On the 3rd October 2013 I was invited as one of the speakers at the Royal College of General Practice Annual Conference in Harrogate. The Debate was in the main auditorium and was entitled “GPs and the Dementia Challenge”
Fellow Speakers included:
- Professor Alistair Burns, Professor of Old Age Psychiatry, Manchester and National Clinical Director for Dementia, NHS England
- Dr Jill Rasmussen, GP and RCGP Clinical Champion for Dementia
- Dr Ken Courtenay, Consultant Psychiatrist and Lead RCPsych Faculty of learning Disability
- Dr Martin Brunet, GP.
The Debate was chaired by Dr Peter Deveson, GP.
We each had only a few minutes to present our argument. I presented the following ten slides (giving a perspective of experience in Scotland of incentivised case-finding) and finished by showing a short film made by me called “Fighting Talk”.
In a vote of hands after the debate the vast majority expressed concern about case-finding of Dementia and the Dementia DES (as it was then proposed).
Here is my presentation:
Language used in dementia discourse is important.
As well as the fear that this kind of language generates in the general population and particularly the elderly it can also colour the relationships between policy makers and health professionals. As an example here is evidence given to the All Party Parliamentary Group on Dementia by the Head of Mental Health for the Scottish Government
This has been our experience in Scotland which was a TARGET set in 2011 by Geoff Huggins encouraging the early diagnosis of dementia as part of a case-finding initiative in response to concerns about under-diagnosis.

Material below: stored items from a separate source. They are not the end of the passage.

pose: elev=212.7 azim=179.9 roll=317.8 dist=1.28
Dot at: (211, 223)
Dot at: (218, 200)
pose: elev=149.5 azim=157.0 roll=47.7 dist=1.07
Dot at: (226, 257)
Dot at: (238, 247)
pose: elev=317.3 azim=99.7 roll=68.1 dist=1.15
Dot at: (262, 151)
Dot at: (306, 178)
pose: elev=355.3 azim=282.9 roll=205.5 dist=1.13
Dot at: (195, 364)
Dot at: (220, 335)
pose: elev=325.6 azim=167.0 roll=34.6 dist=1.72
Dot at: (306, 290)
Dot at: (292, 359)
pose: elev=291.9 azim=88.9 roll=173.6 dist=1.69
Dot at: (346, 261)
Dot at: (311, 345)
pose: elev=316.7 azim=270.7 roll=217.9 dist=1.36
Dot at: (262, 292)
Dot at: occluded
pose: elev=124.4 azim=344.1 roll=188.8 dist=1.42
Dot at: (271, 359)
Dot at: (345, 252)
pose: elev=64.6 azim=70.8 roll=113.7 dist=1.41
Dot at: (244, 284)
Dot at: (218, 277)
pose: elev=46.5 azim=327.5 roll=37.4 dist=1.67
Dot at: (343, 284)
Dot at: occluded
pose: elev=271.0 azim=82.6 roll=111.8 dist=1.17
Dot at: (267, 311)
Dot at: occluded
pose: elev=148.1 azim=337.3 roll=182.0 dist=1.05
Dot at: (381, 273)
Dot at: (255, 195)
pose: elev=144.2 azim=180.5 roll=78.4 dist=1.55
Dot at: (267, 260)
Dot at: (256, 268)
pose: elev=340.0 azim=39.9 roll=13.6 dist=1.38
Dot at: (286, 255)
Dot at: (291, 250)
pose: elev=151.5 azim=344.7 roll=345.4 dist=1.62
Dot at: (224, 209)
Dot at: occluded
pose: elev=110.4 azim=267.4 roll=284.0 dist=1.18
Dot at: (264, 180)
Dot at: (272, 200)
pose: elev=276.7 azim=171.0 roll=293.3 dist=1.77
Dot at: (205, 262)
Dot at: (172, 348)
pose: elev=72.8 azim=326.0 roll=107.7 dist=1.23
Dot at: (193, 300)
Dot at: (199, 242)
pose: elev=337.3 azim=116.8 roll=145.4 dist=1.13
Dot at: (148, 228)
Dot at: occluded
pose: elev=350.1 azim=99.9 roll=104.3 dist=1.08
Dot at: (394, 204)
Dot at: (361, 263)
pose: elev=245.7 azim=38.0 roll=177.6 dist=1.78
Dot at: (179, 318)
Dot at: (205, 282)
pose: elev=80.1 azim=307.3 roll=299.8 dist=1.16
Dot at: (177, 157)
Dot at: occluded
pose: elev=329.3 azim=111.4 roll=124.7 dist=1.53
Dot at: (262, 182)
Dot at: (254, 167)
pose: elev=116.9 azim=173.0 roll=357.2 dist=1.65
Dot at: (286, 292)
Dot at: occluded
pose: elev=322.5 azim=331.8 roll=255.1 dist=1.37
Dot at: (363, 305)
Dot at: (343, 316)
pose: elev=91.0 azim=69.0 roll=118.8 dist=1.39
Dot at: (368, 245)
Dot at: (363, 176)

My experience has been that we have created a climate of fear in our elderly of being identified by cognition alone, and where the only possible route of maintaining autonomy is to avoid contact with NHS Scotland
Sube Banerjee, Professor of Dementia, University of Sussex, is a passionate advocate of proactive agency.
He said that the language of “screening” was unhelpful, but that it was “cruel to allow inaction to continue”
And that early diagnosis is crucial to end “toxic uncertainty” for both patient and family
Again this demonstrates the language being used.
Recent opinion does seem to have shifted from early diagnosis of dementia to timely diagnosis of dementia, however my concern is that Government policy lags behind here. For example, in the body of this report the word ‘early’ appears 40 times in total whilst the word ‘timely’ is mentioned 4 times.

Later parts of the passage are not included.